Although slavery is illegal in every country, perpetrators routinely escape prosecution while being handsomely rewarded for their crime – with forced labour generating an estimated $150 billion in profits each year. Some accused of abuses repeatedly sue the activists documenting their alleged crimes in an effort to close down scrutiny.
Multinational corporations are rarely directly responsible for the forced labour of men, women and children in the factories, farms or mines that supply their goods and services. However, when sourcing from countries with very low wages and weak rule of law, they can profit indirectly from the forced labour of workers exploited by their suppliers. Because such exploitation usually happens many levels down the supply chain – often in developing countries with minimal protections for vulnerable workers – perpetrators and those benefiting from their crimes are rarely held to account. And without accountability the business model of slavery continues to flourish.
At the Freedom Fund, we believe that the private sector is a key actor in the fight against slavery. Through our program on transparency in supply chains, we incentivise and support corporations to improve their business practices. Globally, many are taking positive steps in the right direction.
However, we also believe that when corporations egregiously fail to live up to their responsibility to prevent slavery and forced labour, they should be held accountable. Strategic litigation is one of the tools being used by NGOs, activists and lawyers to close this corporate accountability gap. As highlighted in our report, Ending Impunity, Securing Justice, anti-slavery strategic litigation has the potential to not only punish perpetrators but also change corporate behaviour by increasing the costs to businesses profiting from slavery.
But, sadly, reports and scrutiny alone will not change the behaviour of bad actors. As a result, the Freedom Fund has recently begun directly funding activist NGOs pursuing anti-slavery strategic litigation against those knowingly profiting from slavery, making grants totalling some $700,000 over the last two years. These grants are supporting ground-breaking legal efforts across the world – from criminal proceedings against European companies implicated in widely publicised abuses of South Asian workers on construction sites in Qatar; to supporting migrant workers and activists in Thailand being sued for criminal defamation by corporations against which they have alleged forced labour practices.

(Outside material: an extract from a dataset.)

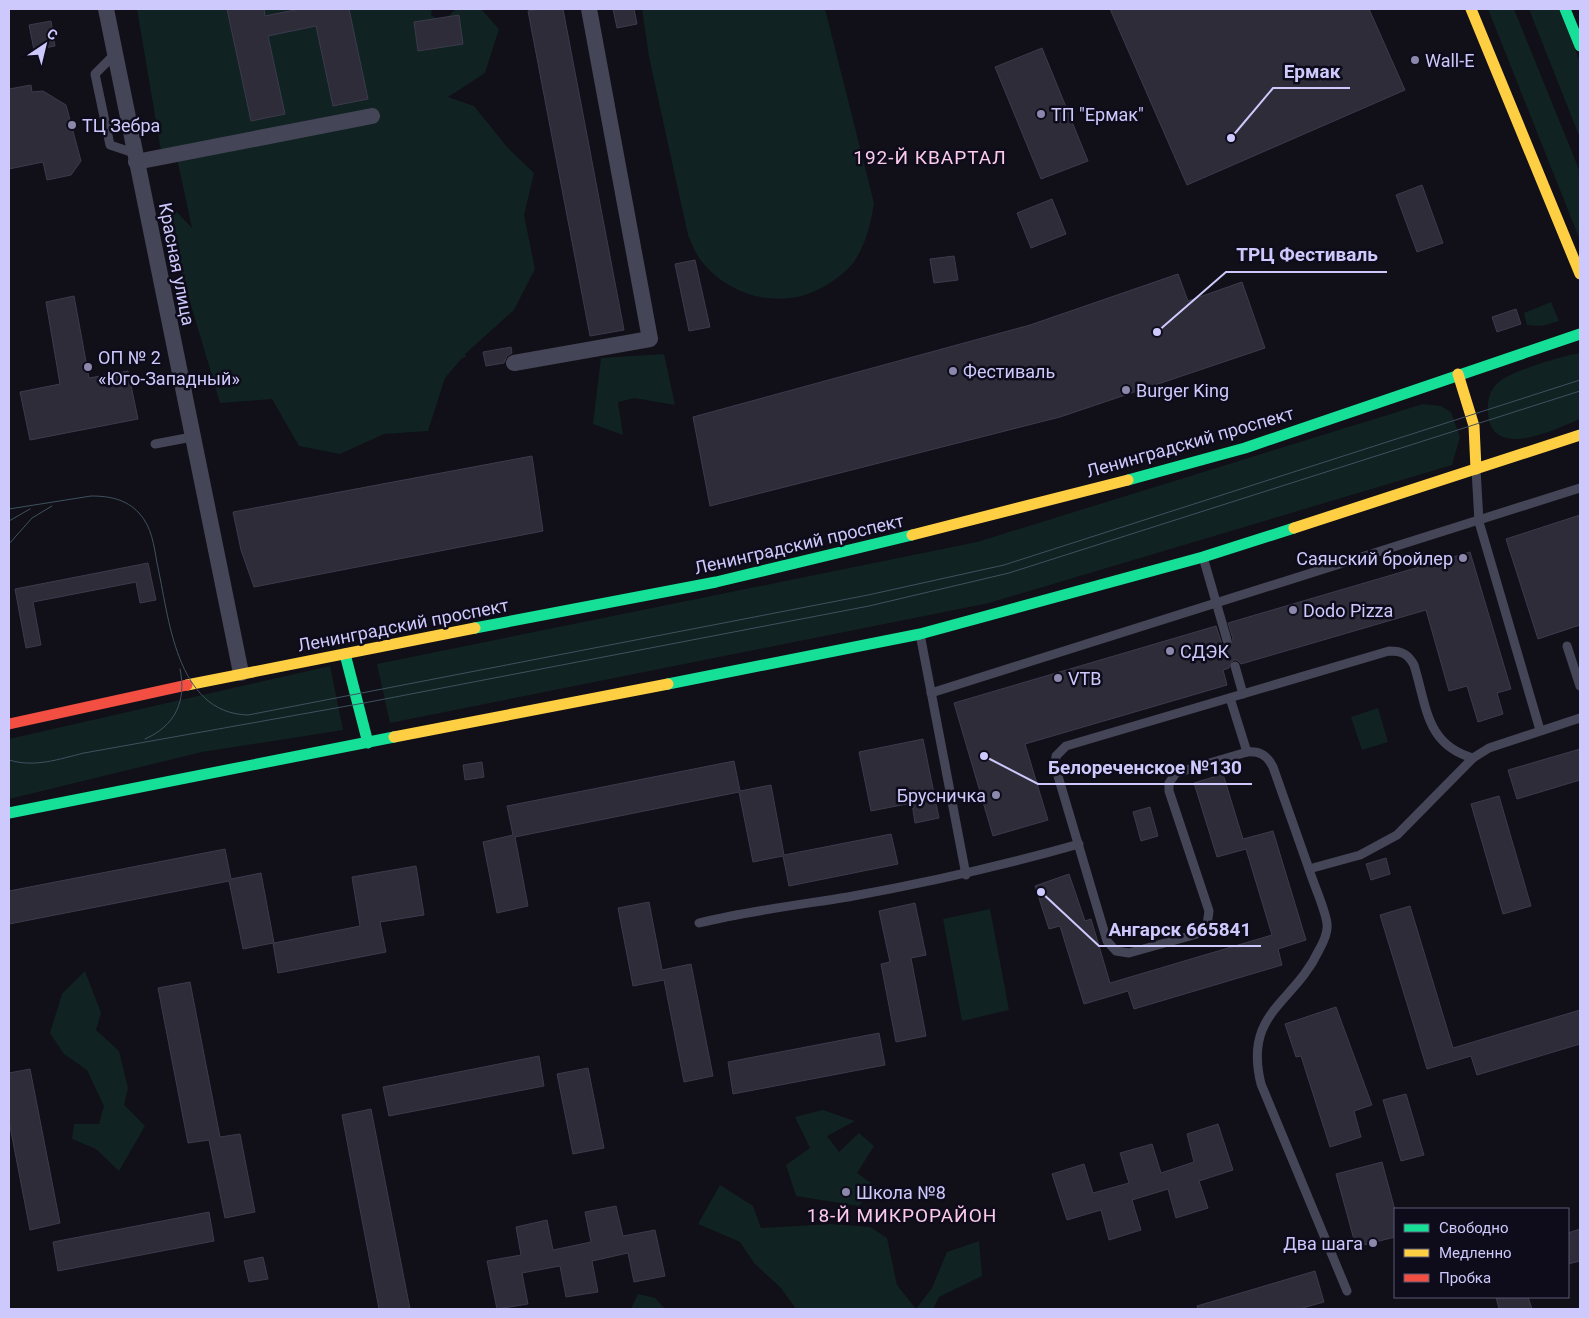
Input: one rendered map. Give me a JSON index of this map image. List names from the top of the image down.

These efforts are illustrative of broader developments in the international legal landscape that are making it increasingly challenging for corporations to continue with business as usual in situations where there is a credible risk of forced labour. Since the UK adopted its landmark Modern Slavery Act, other countries have begun to roll out their own legislation aimed at spurring greater supply chain transparency. Australia, for instance, has committed to introduce national legislation to this effect by the end of the year. Some, such as the French duty of vigilance law, are going even further by allowing victims of slavery to pursue justice against corporations that have failed to effectively carry out due diligence of their transnational operations.
We hope that, as accountability increases, executives of multinationals in high risk locations and industries will become increasingly alert to the presence of slavery in their supply chains and change their business practices accordingly. And, if they don’t, we trust that in time such corporations will suffer legal and reputational consequences.